The holidays have come and gone and 2013 is officially upon us. Perhaps you've indulged in about all the cookies and 'nog you can manage for the next year, but you're still looking for something to tame that nagging sweet tooth. Might I suggest a light and festive Jell-O mold, to keep some good cheer in the New Year?

I'll admit that when I hear Jell-O mold, the phrase conjures up visions of wobbly red and green towers studded with Mandarin orange slices and canned fruit cocktail. But it doesn't have to be so. While Jell-O may have taken a turn for the worse in 60s and 70s, the form is older, much older. Peter Cooper, inventor extraordinaire and founder of Cooper Union college, obtained the first patent for gelatin desserts. Cooper sold the patent to Pearle Wait who added color and flavoring and sold it as a pre-packaged dessert mix and first marketed it as Jell-O. And plain gelatin desserts? Those date all the way back to late medieval times, with molds being first introduced during the Victorian period.

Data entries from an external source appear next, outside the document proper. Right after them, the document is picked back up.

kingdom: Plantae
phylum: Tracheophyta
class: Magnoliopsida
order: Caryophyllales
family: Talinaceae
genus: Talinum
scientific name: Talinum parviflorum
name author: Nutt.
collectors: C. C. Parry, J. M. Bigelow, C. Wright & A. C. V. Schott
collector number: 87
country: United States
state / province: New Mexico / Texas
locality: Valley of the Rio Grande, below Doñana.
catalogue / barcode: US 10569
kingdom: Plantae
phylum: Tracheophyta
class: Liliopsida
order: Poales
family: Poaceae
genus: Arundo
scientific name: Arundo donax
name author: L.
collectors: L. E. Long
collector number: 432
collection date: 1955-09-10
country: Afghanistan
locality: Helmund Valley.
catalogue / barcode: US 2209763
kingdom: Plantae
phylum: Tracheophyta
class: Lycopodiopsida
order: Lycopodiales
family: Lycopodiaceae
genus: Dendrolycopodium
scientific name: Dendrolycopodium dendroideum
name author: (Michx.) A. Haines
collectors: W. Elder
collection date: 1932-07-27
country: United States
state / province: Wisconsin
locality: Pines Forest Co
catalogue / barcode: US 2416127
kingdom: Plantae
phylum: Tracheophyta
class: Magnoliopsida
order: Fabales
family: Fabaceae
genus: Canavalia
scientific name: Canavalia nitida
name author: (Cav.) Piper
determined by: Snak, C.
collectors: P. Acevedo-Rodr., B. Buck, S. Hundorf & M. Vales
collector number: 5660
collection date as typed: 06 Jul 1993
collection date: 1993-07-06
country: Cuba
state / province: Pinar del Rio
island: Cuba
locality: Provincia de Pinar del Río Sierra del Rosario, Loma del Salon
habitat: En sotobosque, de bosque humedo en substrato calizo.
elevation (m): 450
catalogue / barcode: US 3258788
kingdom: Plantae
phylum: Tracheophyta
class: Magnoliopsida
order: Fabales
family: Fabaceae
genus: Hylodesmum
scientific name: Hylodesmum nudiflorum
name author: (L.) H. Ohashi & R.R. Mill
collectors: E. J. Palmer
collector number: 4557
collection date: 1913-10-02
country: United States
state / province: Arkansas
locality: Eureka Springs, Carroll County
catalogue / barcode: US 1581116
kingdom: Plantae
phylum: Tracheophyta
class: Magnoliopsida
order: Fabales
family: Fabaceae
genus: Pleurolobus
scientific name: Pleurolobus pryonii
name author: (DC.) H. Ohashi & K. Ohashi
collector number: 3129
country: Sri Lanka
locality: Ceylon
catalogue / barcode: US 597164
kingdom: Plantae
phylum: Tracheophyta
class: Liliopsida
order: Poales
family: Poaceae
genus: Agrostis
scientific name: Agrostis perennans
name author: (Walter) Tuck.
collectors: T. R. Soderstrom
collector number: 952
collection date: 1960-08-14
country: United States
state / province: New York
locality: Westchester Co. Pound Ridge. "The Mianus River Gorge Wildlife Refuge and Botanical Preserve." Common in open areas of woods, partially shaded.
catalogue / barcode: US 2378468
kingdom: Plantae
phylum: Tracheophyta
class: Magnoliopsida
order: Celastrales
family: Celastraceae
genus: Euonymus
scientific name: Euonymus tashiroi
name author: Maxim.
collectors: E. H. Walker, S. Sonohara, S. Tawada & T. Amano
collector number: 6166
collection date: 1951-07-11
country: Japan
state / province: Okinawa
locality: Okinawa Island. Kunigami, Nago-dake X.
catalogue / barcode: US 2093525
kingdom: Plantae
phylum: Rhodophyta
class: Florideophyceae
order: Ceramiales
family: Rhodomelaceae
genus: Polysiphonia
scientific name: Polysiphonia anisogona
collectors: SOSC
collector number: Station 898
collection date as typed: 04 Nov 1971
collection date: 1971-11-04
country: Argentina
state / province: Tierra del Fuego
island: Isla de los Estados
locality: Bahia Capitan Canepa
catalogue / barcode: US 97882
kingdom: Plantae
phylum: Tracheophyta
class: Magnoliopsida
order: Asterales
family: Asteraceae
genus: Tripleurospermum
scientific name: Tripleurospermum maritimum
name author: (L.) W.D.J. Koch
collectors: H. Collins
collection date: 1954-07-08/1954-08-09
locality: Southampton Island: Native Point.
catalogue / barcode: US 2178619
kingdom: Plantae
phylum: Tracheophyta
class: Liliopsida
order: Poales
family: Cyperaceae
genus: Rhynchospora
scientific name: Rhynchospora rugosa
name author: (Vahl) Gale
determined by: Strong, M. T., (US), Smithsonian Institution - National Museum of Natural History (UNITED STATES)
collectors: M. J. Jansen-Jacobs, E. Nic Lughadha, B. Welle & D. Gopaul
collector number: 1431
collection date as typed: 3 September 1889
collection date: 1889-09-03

Jell-O molds can be as clever and sophisticated as you can imagine. Last year for the Mad Men Season 5 premiere, I whipped up some cocktail based Jell-O shots which turned me on to the idea of making a sparkling Jell-O mold. This mold shuns dyes and artificial flavorings to focus on booze and fruit, geling prosecco with white cranberry juice, a bit of sugar and raspberries for a light and refreshing treat. And honestly, what better way to kick off the New Year than with some booze and fruit?